Take every line from the records below that includes the word "Model".

***

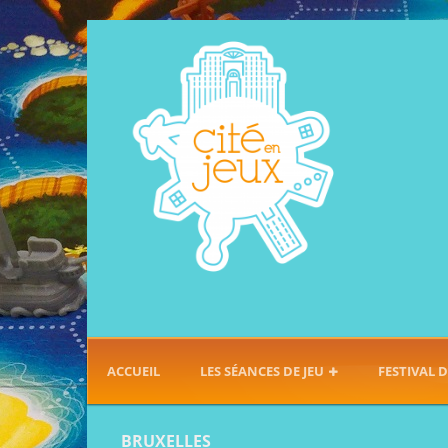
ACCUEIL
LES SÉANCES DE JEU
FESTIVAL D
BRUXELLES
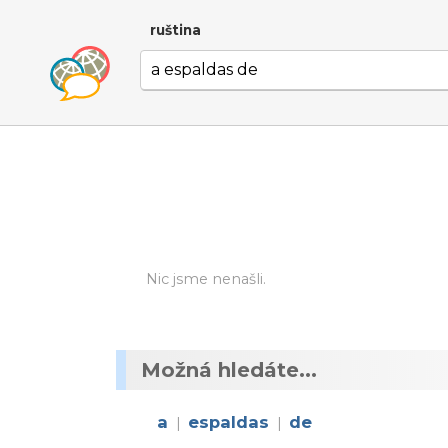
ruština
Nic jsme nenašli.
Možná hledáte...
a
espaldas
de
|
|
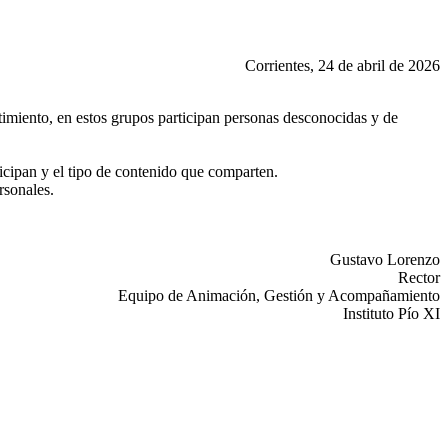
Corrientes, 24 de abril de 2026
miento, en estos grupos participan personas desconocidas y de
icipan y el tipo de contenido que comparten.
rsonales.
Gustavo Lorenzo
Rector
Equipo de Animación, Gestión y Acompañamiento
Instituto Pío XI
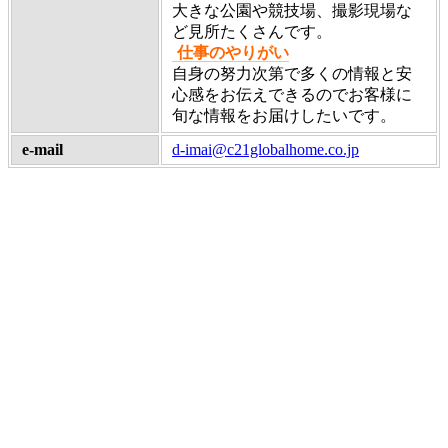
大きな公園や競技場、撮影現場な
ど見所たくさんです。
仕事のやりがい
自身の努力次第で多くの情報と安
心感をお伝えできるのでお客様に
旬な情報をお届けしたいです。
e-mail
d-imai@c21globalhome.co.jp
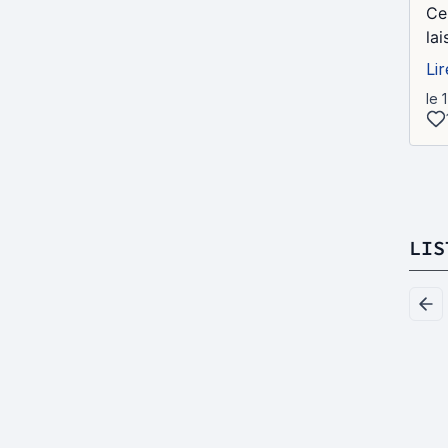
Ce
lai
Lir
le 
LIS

***

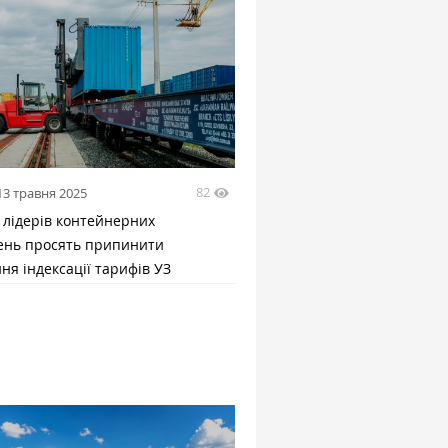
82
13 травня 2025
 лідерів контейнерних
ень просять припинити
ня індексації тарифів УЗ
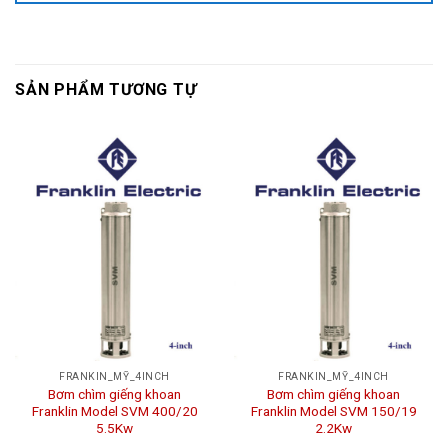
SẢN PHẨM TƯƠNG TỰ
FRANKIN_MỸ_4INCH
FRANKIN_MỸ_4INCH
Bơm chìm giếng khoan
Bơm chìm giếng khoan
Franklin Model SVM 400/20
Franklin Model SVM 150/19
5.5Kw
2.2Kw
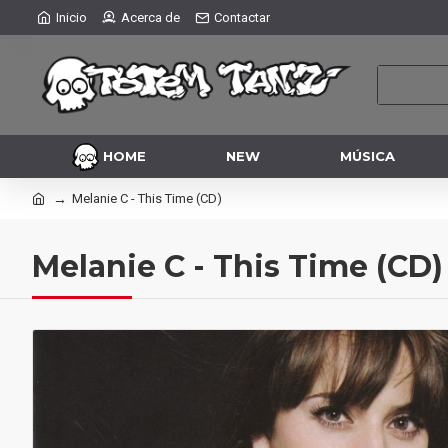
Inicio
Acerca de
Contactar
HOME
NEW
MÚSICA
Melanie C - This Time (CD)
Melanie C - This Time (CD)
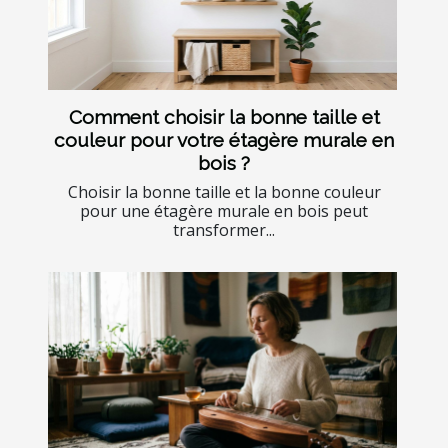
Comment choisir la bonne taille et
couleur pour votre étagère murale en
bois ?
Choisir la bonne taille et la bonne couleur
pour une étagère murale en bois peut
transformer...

***

EXERCISE SOLUTION ::
Franklin Model SVM 400/20
Franklin Model SVM 150/19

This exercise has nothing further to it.